Faculty of Engineering and Natural Sciences member Associate Professor Murat Çokol led a joint study with Tufts University which proved that very young and very old tuberculosis microbes respond differently to antibiotics. The study was published in the world-famous Proceedings of the National Academy of Sciences journal, while another article summarizing the study was published by Nature Reviews in Microbiology.
We discussed his latest article with Murat Çokol:
Can you explain your work briefly?
The bacterium Mycobacterium tuberculosis is responsible for the onset of tuberculosis in over 10 million patients every year, and leads to the loss of 2 million lives. The standard treatment for tuberculosis includes taking various antibiotics together and lasts for a year. In this study, we observed in real time and under a microscope how mycobacteria are affected by the antibiotic Rifampicin. We used microfluids to conduct the experiment where we cultured a single mycobacterium in its natural habitat long enough for it to split 4 or 5 times, and then we exposed the bacteria to the antibiotic Rifampicin for 6 hours. Cells did not divide in the antibiotic medium. In the last stage of the experiment, we discovered that when antibiotic was withdrawn from the cell medium, some cells resumed dividing. This allowed us to conclude which cells were sensitive to Rifampicin, and which were resistant.
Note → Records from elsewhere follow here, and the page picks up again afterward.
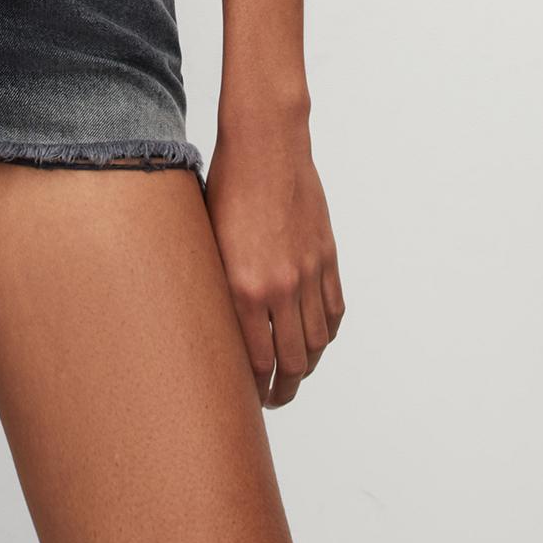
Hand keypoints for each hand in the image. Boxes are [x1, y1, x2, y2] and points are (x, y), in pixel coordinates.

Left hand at [204, 115, 343, 406]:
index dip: (253, 388)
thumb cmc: (226, 185)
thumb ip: (216, 285)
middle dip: (283, 389)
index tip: (246, 397)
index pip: (253, 361)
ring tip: (294, 375)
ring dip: (307, 366)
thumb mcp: (208, 239)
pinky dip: (327, 333)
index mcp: (242, 286)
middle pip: (290, 362)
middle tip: (273, 398)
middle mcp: (279, 286)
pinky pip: (334, 312)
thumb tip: (214, 324)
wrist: (265, 143)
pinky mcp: (327, 257)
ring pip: (317, 343)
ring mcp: (308, 272)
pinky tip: (316, 340)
Did these bacteria gain antibiotic resistance?
No. Antibiotic resistance as we know it occurs through DNA mutations as a result of long antibiotic treatments and is passed on to the offspring of the bacteria for this reason. The cells that we observed spawned from a single bacterium as a result of 4 or 5 divisions and were exposed to antibiotic for only 6 hours. This does not provide for the genetic diversity that causes antibiotic resistance.
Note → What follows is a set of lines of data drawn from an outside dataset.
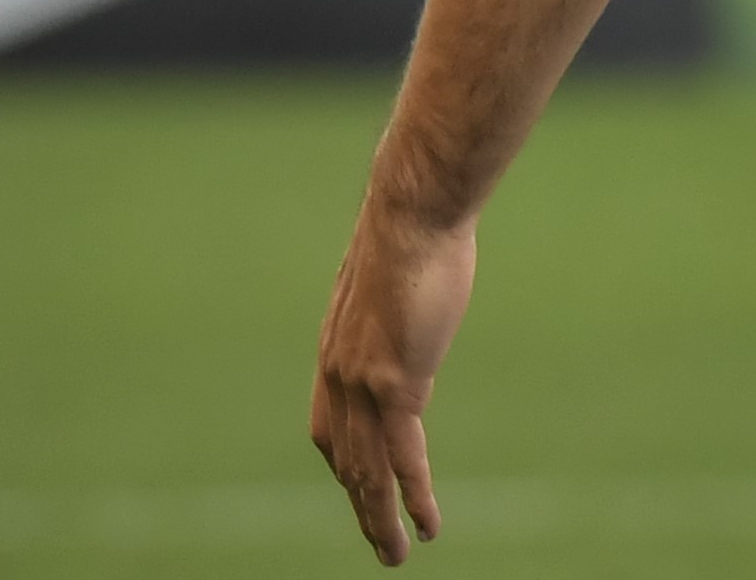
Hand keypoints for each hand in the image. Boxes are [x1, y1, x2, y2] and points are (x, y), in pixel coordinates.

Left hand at [310, 199, 477, 565]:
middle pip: (345, 460)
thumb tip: (413, 291)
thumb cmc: (415, 226)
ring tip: (396, 554)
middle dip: (360, 507)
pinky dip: (413, 496)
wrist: (413, 210)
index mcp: (337, 349)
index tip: (362, 486)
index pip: (330, 428)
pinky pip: (403, 457)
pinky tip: (425, 524)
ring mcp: (363, 382)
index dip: (346, 463)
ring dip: (380, 518)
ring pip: (369, 471)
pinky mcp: (394, 382)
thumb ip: (396, 302)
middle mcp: (339, 373)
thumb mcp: (396, 275)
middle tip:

Our explanation goes like this: One peculiar aspect of mycobacteria, known since 2012, is that cell division is asymmetrical - two cells that are the result of the same division differ in size, shape and physiology. Further, smaller cells take longer to divide than larger cells. Which means that the 20 or so cells resulting from the 4 or 5 divisions in the study show considerable diversity in age, size and other parameters. An in-depth study of approximately 200 cells revealed that the youngest and oldest cells are more sensitive to the antibiotic Rifampicin.
What does this mean for tuberculosis treatment?
First of all, it explains why treatment is difficult and takes so long. Since microbes in different phases are affected by antibiotics differently, some microbe subpopulations can always avoid the antibiotic. Every mycobacterium population has to contain young, mature and old cells, and the mature cells are not sensitive to antibiotics. These can continue to divide and repopulate.
Going forward, we intend to use this information to develop rational synergistic antibiotic combinations. We will discover antibiotics that are more effective in killing mature bacteria, and combine this with Rifampicin so that the treatment is effective across all subpopulations. As an outcome, we hope to increase tuberculosis treatment effectiveness, reducing treatment duration and costs.
Your study speaks of zombie cells - what does this mean?
This is one intriguing aspect of the study; in fact, the review in Nature Reviews in Microbiology features a cartoon of a zombie-cell. Zombie cells are a phenomenon that we discovered for the first time in this study, and named accordingly. Some very old mycobacteria stop dividing when antibiotic is introduced, and do not continue to grow when antibiotic is withdrawn. In other words, they die. But these cells divide one more time, and both resulting cells are born dead. They keep dividing even though they were killed by the antibiotic, so we called them zombie cells. These and other observations allow us to develop new strategies to better understand and control tuberculosis.